The signs can be subtle. Maybe your formerly voracious dog isn’t finishing his dinner, or your cat stops jumping up on her favorite spot on the back of the couch. Other signs include:
- Changes in the pet’s gait, the movement you’re used to seeing as they walk
- Pets who don’t want to run any more – even when you offer them food, toys or encouragement
- Licking, biting or staring at a spot on their bodies
- Cats who disappear. When cats don’t feel well, they tend to hide
- Formerly affectionate pets who no longer want to be petted or even wince when they are touched
If you notice any of these signs, Dr. Goudie recommends contacting your family veterinarian. It can also be helpful to track your pet’s behavior using a journal or a calendar, to help both you and the veterinarian pinpoint which activities might be aggravating the pain.
Common conditions that cause pain include arthritis; unrecognized injuries; chronic pain from an old injury; back pain, including disc problems; and cancer pain. Some conditions can be improved with surgery, while medication can be used to treat others.

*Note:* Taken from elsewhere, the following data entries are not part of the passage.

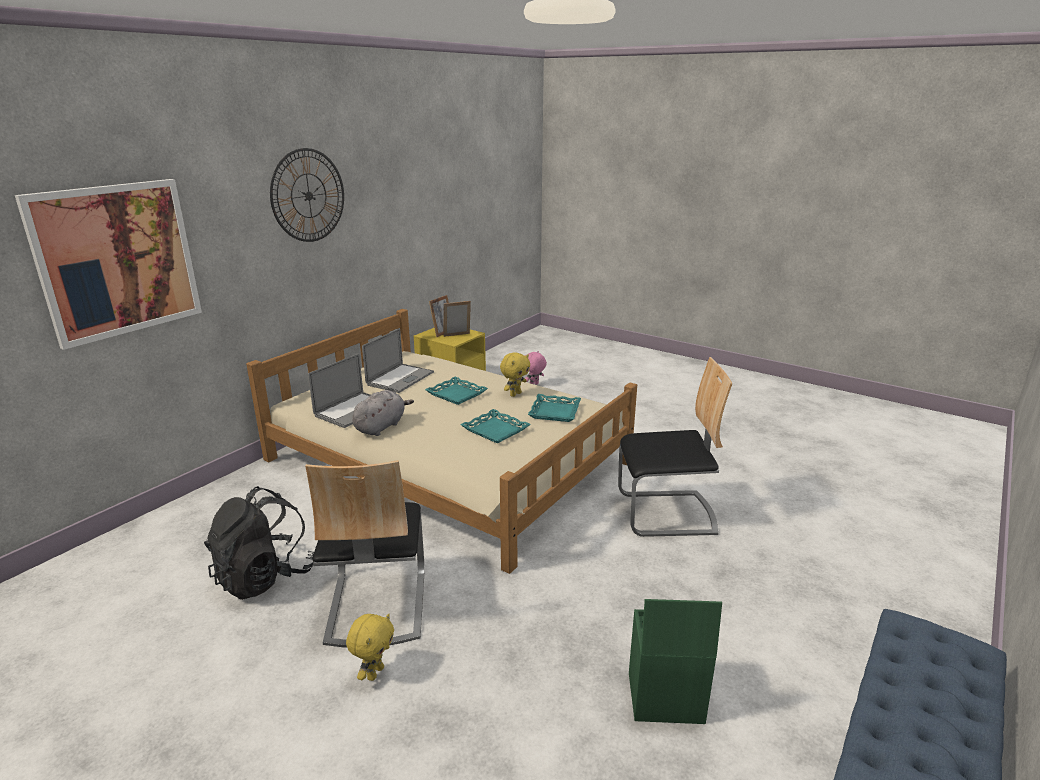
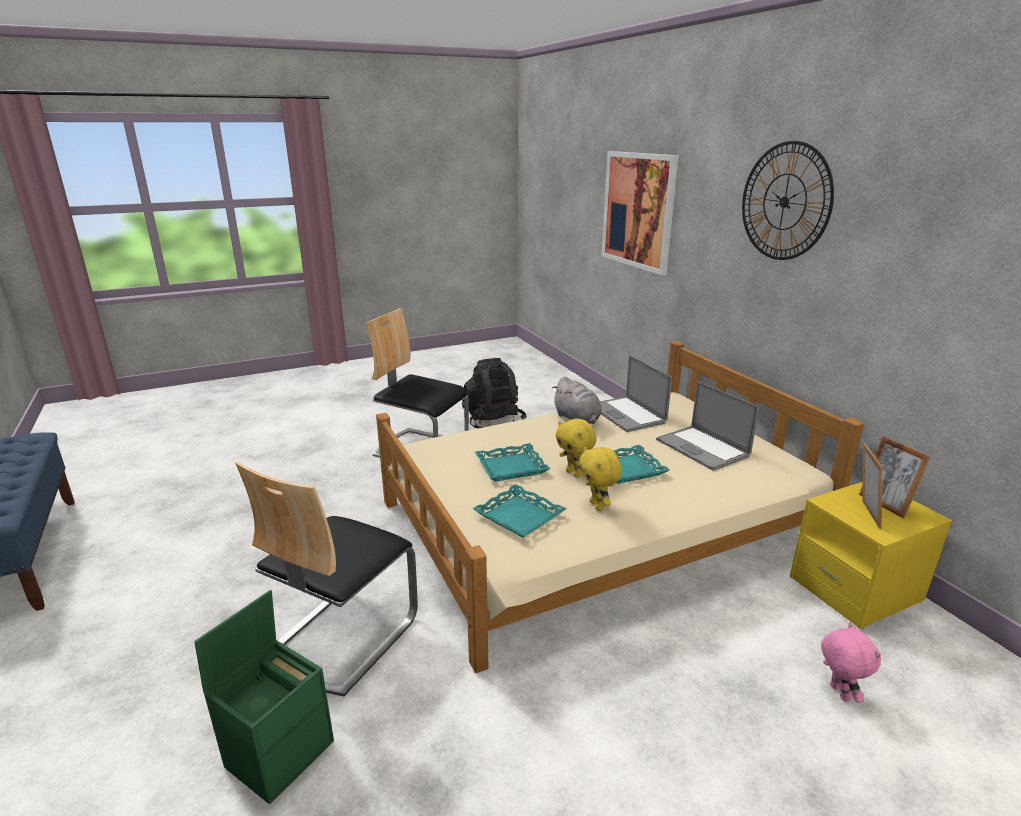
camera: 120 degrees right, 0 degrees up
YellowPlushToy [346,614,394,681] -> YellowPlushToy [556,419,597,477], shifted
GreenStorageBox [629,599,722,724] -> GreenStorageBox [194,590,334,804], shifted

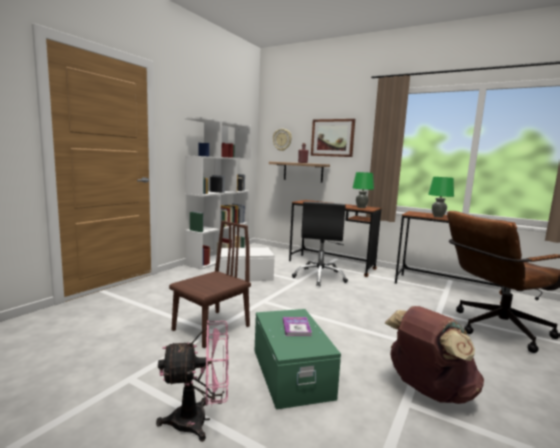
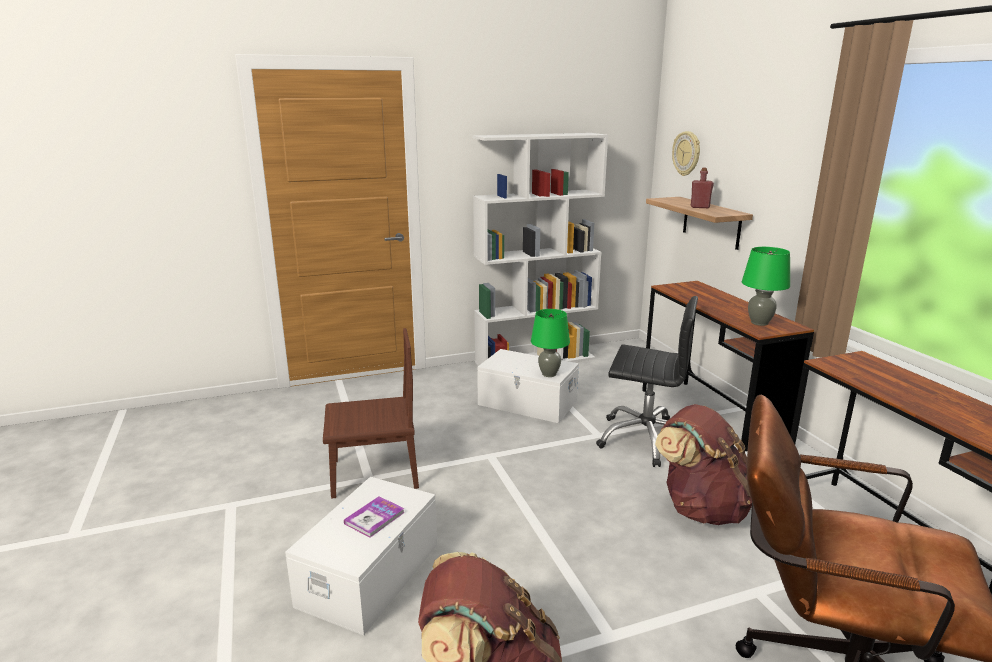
camera: 40 degrees right, 10 degrees up
PinkFan [156,320,229,442] -> none
GreenStorageBox [255,309,341,410] -> WhiteStorageBox [285,477,437,636]
BlackOfficeChair [292,201,348,287] -> BlackOfficeChair [596,296,698,467], 120 degrees counterclockwise
Picture [311,119,355,157] -> none
GreenTableLamp [428,177,454,218] -> GreenTableLamp [531,309,570,377], shifted
none -> BrownBackpack [655,404,752,525]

Other options include physical therapy and alternative practices such as acupuncture and massage.
Just as in human medicine, the understanding of pain in pets has come a long way over time, Dr. Goudie said. Now it’s accepted that pain affects many of our pets, just as it affects our human friends and family members.
Just because pets are getting older, that doesn’t mean they have to live with chronic pain. Be observant, and talk to your veterinarian.
“If you notice a change, or think your pet is in pain, there are things you can do to help,” Dr. Goudie added. “There are a ton of different options out there these days. The goal is to help manage chronic pain to get pets back to playing, eating and loving life again.”